Generally yes. Increasing indoor lighting before the sun goes down can help reduce the disorientation and anxiety that comes with changing light levels. Some research supports bright light therapy specifically for sundowning. Experiment with what helps your parent, as some people respond better to bright light and others to soft, consistent lighting.
Is there medication for sundowning?
There are medications that can help, though they are typically considered after behavioral and environmental approaches have been tried. Melatonin is sometimes used for circadian rhythm disruption. Other medications may be prescribed for severe agitation. All carry potential side effects, so this is a conversation to have with your parent's doctor about your specific situation.

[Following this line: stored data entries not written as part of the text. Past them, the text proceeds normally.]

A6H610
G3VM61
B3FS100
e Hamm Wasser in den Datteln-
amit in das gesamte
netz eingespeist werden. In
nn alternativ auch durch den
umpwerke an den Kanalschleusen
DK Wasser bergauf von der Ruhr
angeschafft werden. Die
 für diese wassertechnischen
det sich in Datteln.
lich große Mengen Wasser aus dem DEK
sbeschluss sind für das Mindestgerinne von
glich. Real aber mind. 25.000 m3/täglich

Why do my usual calming strategies stop working in the evening?
Because sundowning is driven by accumulated fatigue, overstimulation, and neurological disruption, not by the same factors that cause daytime agitation. By evening, your parent's brain has depleted its coping resources. The strategies that work during the day may not be effective when the underlying neurological state has changed.
When should I get professional help for sundowning?
If sundowning is causing safety concerns (your parent trying to leave the house, becoming physically aggressive, or falling due to agitation), if it's happening most evenings and lasting for hours, or if you're too exhausted to safely manage it, those are all signs that it's time to talk to your parent's doctor and possibly explore additional in-home support or respite care.